** To do **
A word-for-word copy of the listing is required, and it must contain no pictures.

** Input records **
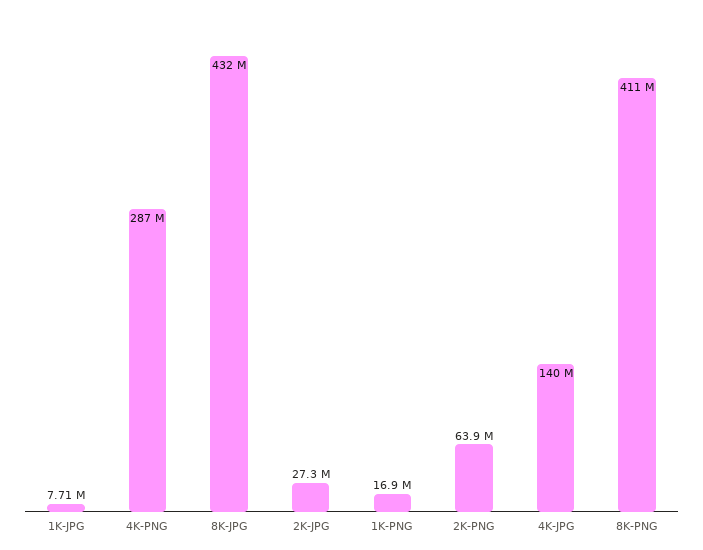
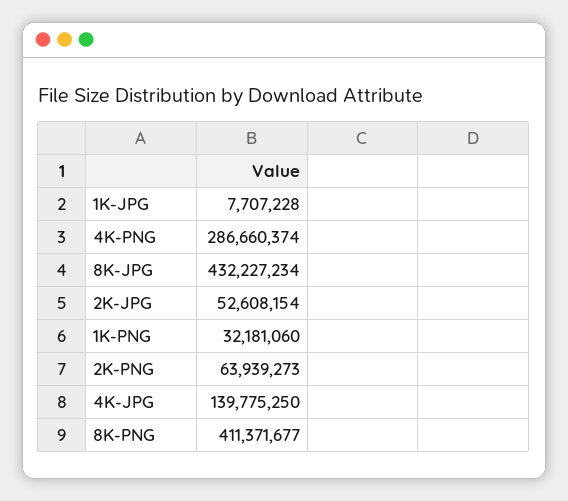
  {
    "1K-JPG": 7707228,
    "4K-PNG": 286660374,
    "8K-JPG": 432227234,
-   "2K-JPG": 27300000,
+   "2K-JPG": 52608154,
-   "1K-PNG": 16900000,
+   "1K-PNG": 32181060,
    "2K-PNG": 63939273,
    "4K-JPG": 139775250,
    "8K-PNG": 411371677
  }

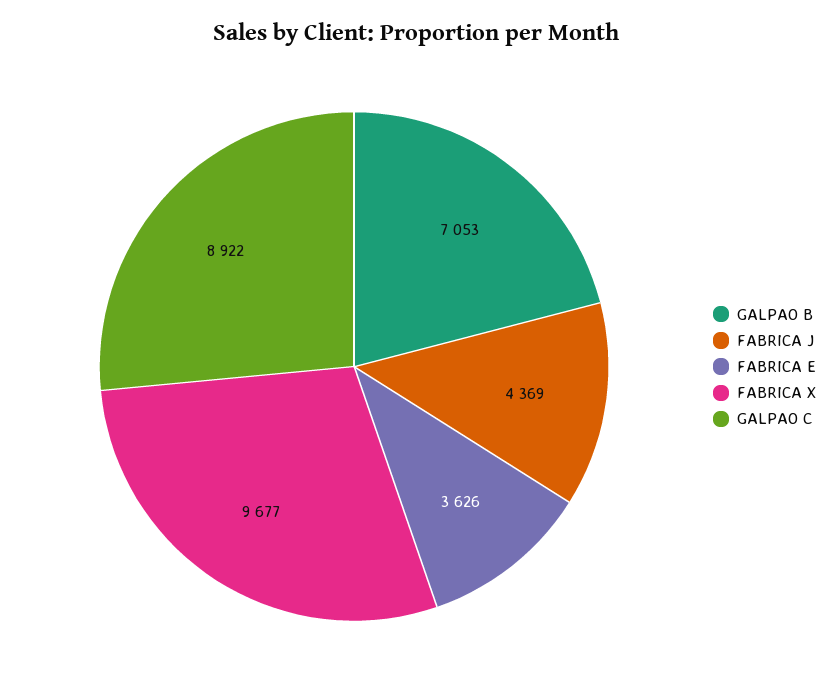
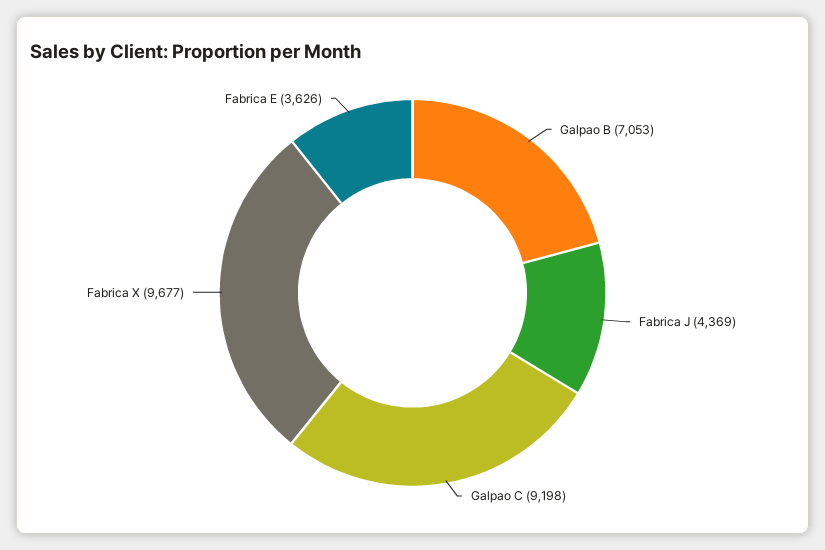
  {
    "GALPAO B": 7053,
    "FABRICA J": 4369,
    "FABRICA E": 3626,
    "FABRICA X": 9677,
-   "GALPAO C": 8922
+   "GALPAO C": 9198
  }

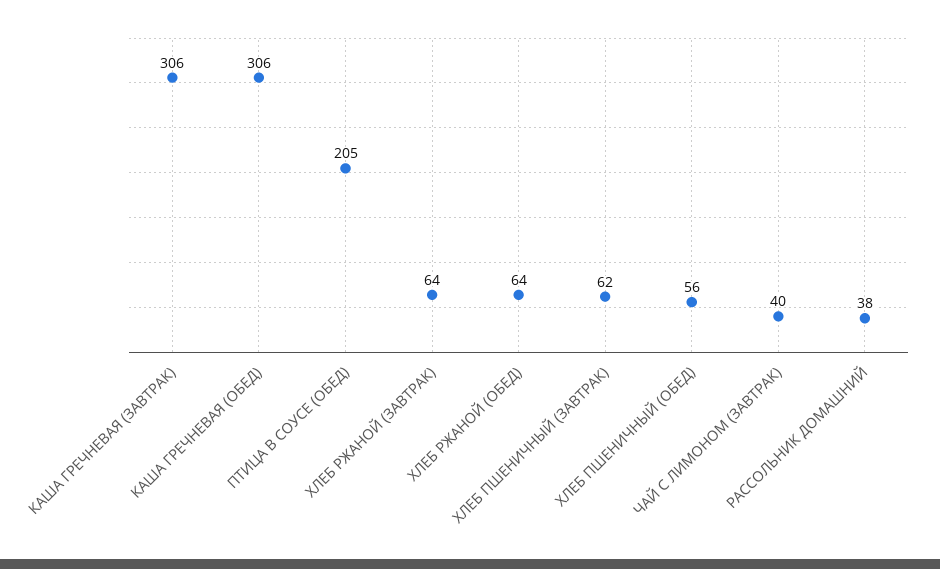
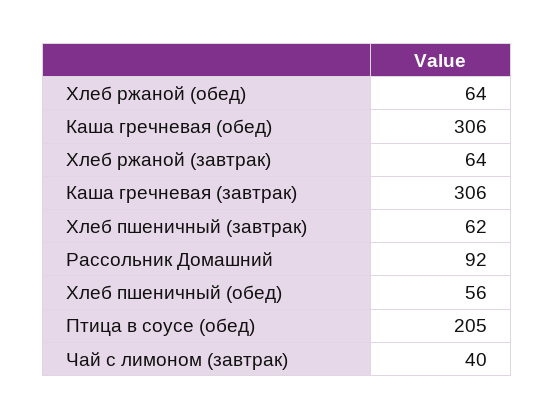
  {
    "КАША ГРЕЧНЕВАЯ (ЗАВТРАК)": 306,
    "КАША ГРЕЧНЕВАЯ (ОБЕД)": 306,
    "ПТИЦА В СОУСЕ (ОБЕД)": 205,
    "ХЛЕБ РЖАНОЙ (ЗАВТРАК)": 64,
    "ХЛЕБ РЖАНОЙ (ОБЕД)": 64,
    "ХЛЕБ ПШЕНИЧНЫЙ (ЗАВТРАК)": 62,
    "ХЛЕБ ПШЕНИЧНЫЙ (ОБЕД)": 56,
    "ЧАЙ С ЛИМОНОМ (ЗАВТРАК)": 40,
-   "РАССОЛЬНИК ДОМАШНИЙ": 38
+   "РАССОЛЬНИК ДОМАШНИЙ": 92
  }

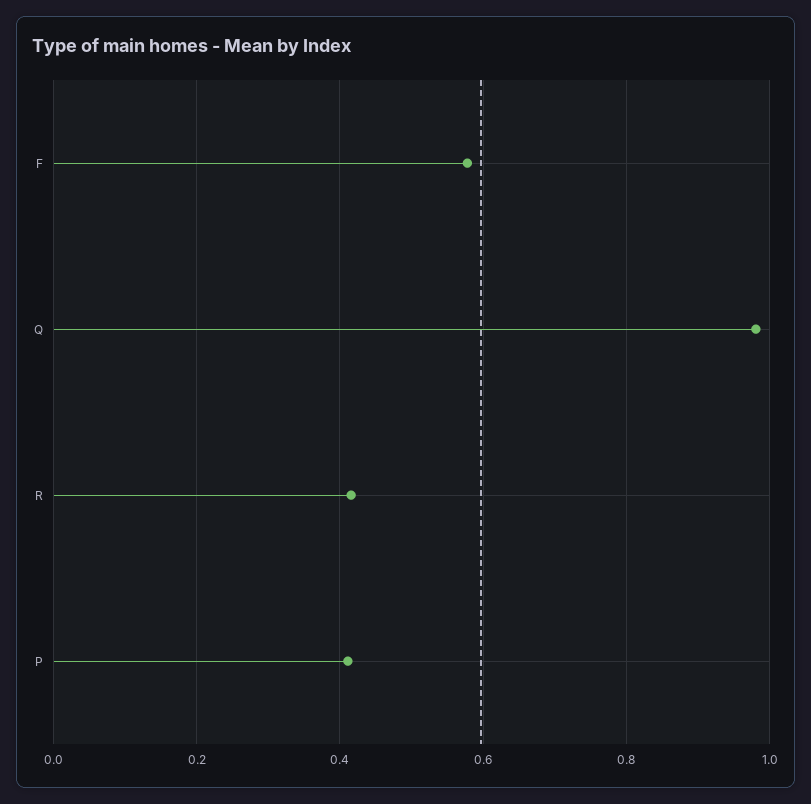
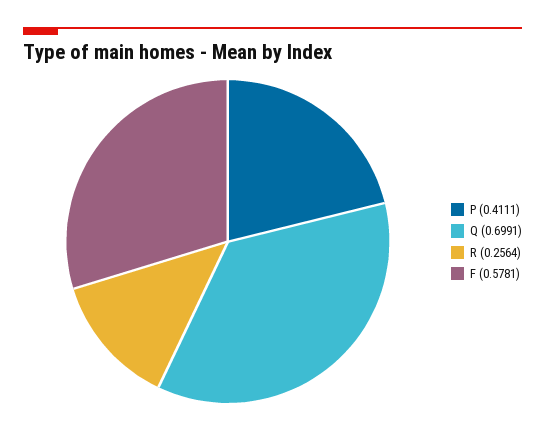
  {
    "F": 0.5781,
-   "Q": 0.98,
+   "Q": 0.6991,
-   "R": 0.42,
+   "R": 0.2564,
    "P": 0.4111
  }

** Solution **
  {
    "1K-JPG": 7707228,
    "4K-PNG": 286660374,
    "8K-JPG": 432227234,
-   "2K-JPG": 27300000,
+   "2K-JPG": 52608154,
-   "1K-PNG": 16900000,
+   "1K-PNG": 32181060,
    "2K-PNG": 63939273,
    "4K-JPG": 139775250,
    "8K-PNG": 411371677
  }

  {
    "GALPAO B": 7053,
    "FABRICA J": 4369,
    "FABRICA E": 3626,
    "FABRICA X": 9677,
-   "GALPAO C": 8922
+   "GALPAO C": 9198
  }

  {
    "КАША ГРЕЧНЕВАЯ (ЗАВТРАК)": 306,
    "КАША ГРЕЧНЕВАЯ (ОБЕД)": 306,
    "ПТИЦА В СОУСЕ (ОБЕД)": 205,
    "ХЛЕБ РЖАНОЙ (ЗАВТРАК)": 64,
    "ХЛЕБ РЖАНОЙ (ОБЕД)": 64,
    "ХЛЕБ ПШЕНИЧНЫЙ (ЗАВТРАК)": 62,
    "ХЛЕБ ПШЕНИЧНЫЙ (ОБЕД)": 56,
    "ЧАЙ С ЛИМОНОМ (ЗАВТРАК)": 40,
-   "РАССОЛЬНИК ДОМАШНИЙ": 38
+   "РАССОЛЬНИК ДОМАШНИЙ": 92
  }

  {
    "F": 0.5781,
-   "Q": 0.98,
+   "Q": 0.6991,
-   "R": 0.42,
+   "R": 0.2564,
    "P": 0.4111
  }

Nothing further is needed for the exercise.